Sani sempat-sampatnya menyeruput kopi terlebih dahulu. Kopi yang ada di tangannya sejak tadi dia teguk dengan penuh kenikmatan. Sampai-sampai jari kelingkingnya ikut terangkat saat mengangkat cup kopi itu.

"Ahhhh...." Sani memegang bahu Vanilla dengan erat. "Waktu lo tinggal 5 menit lagi?!" teriaknya dengan suara menggelegar.

"Apaan sih?" Vanilla sangat tak suka dengan Sani yang bicara tanpa ada introduction terlebih dahulu.

"Waktu lo 5 menit lagi, sebelum tas lo berserta isinya bakal ditebus murah sama si Buroq!"

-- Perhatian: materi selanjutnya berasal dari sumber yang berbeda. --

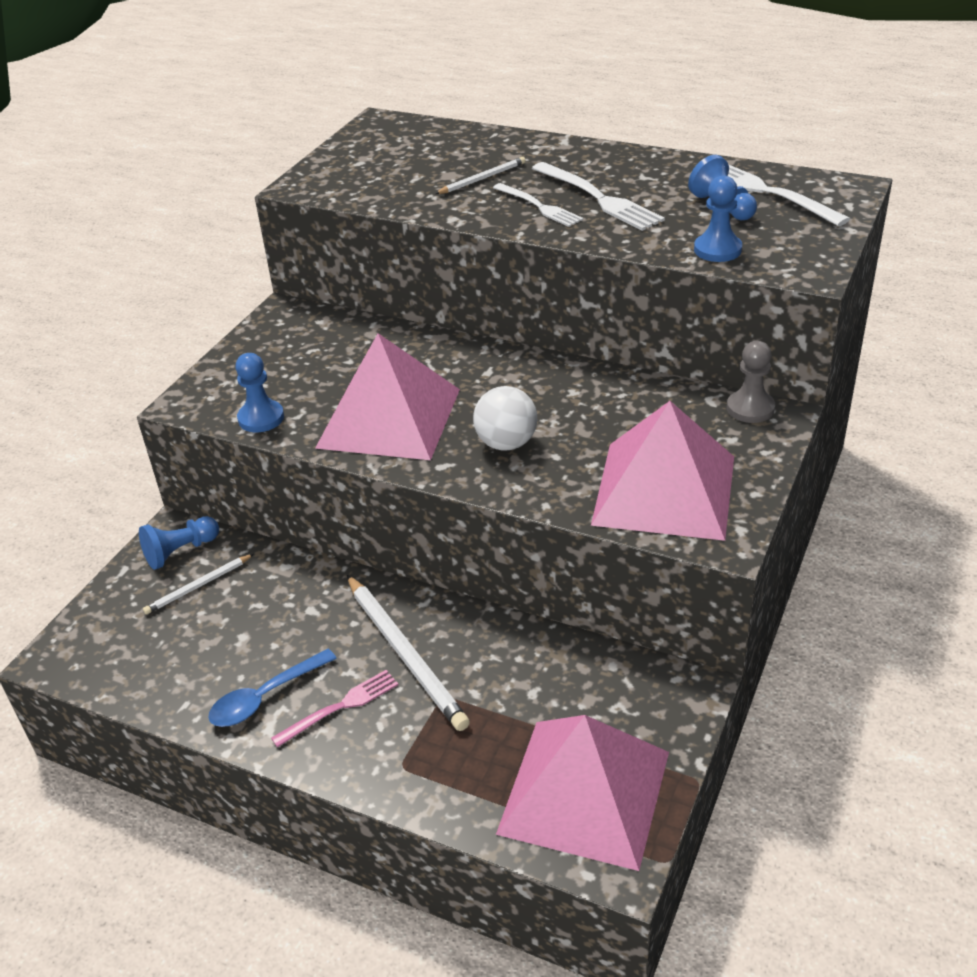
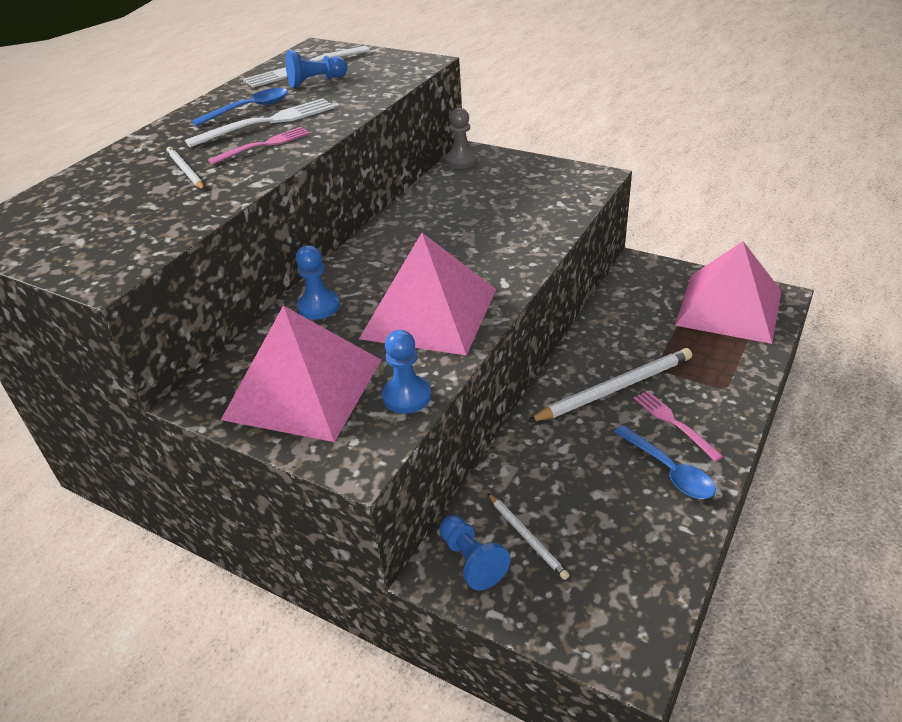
camera: 85 degrees left, 0 degrees up
white ball [473,386,537,451] -> none
white fork [493,183,583,227] -> pink fork [208,127,310,165]
pink pyramid [591,401,734,541] -> pink pyramid moved to [221,306,381,442]
blue pawn [694,176,742,262] -> blue pawn moved to [296,245,340,320]
none -> blue spoon [192,88,288,126]

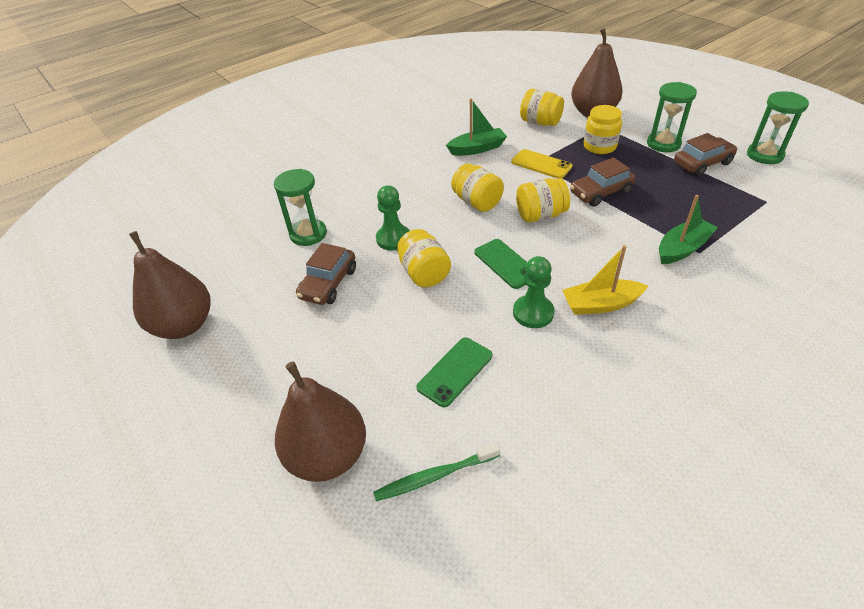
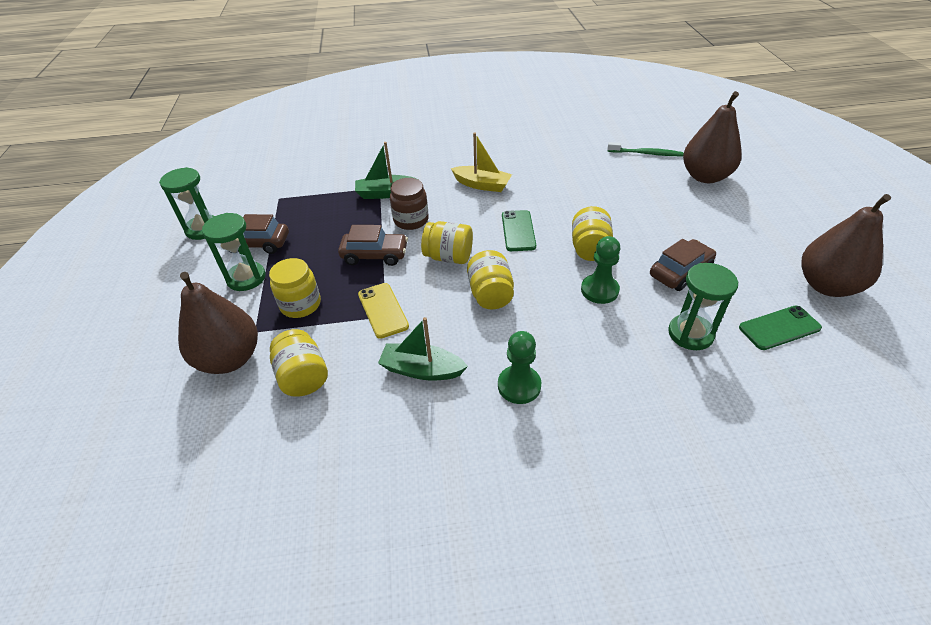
camera: 150 degrees left, 0 degrees up
green phone [416,338,492,407] -> green phone moved to [739,306,822,350]
green pawn [513,256,555,328] -> green pawn moved to [498,331,541,404]
none -> brown jar [390,178,429,230]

"Apa sih?!" Vanilla makin tersulut karena dia tak mengerti dengan ucapan Sani yang begitu gak jelas apa maksud dan tujuannya.

Sani buru-buru menyodorkan ponselnya dan menunjukkan room chat kelasnya. "Baca sendiri!"

Sambil mencebikkan bibirnya, Vanilla mulai baca setiap pesan yang ada di sana. "Anjir tamat riwayat gue! San, cepat pesan nisan yang paling bagus buat gue!"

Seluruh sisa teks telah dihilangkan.